● How to complete this task
Lines from the entries below that hold "をクリックします" form the answer; copy all of them.

=====

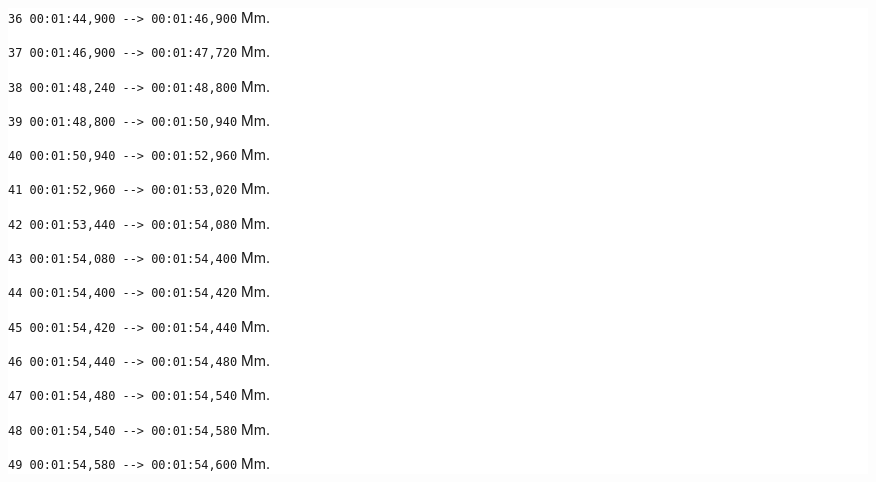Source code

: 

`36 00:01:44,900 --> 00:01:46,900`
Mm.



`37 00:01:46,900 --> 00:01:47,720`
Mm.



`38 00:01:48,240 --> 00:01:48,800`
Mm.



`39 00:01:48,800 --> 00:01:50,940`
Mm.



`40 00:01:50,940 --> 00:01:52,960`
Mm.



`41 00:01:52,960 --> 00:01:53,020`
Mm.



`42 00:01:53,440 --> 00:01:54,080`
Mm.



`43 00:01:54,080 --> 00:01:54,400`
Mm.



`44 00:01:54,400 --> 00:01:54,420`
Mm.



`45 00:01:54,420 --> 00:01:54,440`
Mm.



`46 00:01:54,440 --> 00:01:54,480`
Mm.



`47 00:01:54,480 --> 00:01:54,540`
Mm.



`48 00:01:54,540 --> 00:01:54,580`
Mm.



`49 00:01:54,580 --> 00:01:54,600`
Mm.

=====

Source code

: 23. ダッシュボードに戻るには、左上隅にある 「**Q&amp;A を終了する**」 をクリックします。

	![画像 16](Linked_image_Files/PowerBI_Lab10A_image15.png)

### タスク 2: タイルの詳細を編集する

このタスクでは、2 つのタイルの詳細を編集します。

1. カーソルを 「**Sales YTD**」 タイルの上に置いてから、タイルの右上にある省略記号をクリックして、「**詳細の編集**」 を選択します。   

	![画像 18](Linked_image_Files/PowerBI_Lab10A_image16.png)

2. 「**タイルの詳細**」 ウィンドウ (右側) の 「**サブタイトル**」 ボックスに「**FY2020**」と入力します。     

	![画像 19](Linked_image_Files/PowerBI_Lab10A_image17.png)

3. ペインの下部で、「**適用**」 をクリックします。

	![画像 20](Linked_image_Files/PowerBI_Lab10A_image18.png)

=====

● Output
: 23. ダッシュボードに戻るには、左上隅にある 「**Q&amp;A を終了する**」 をクリックします。
3. ペインの下部で、「**適用**」 をクリックします。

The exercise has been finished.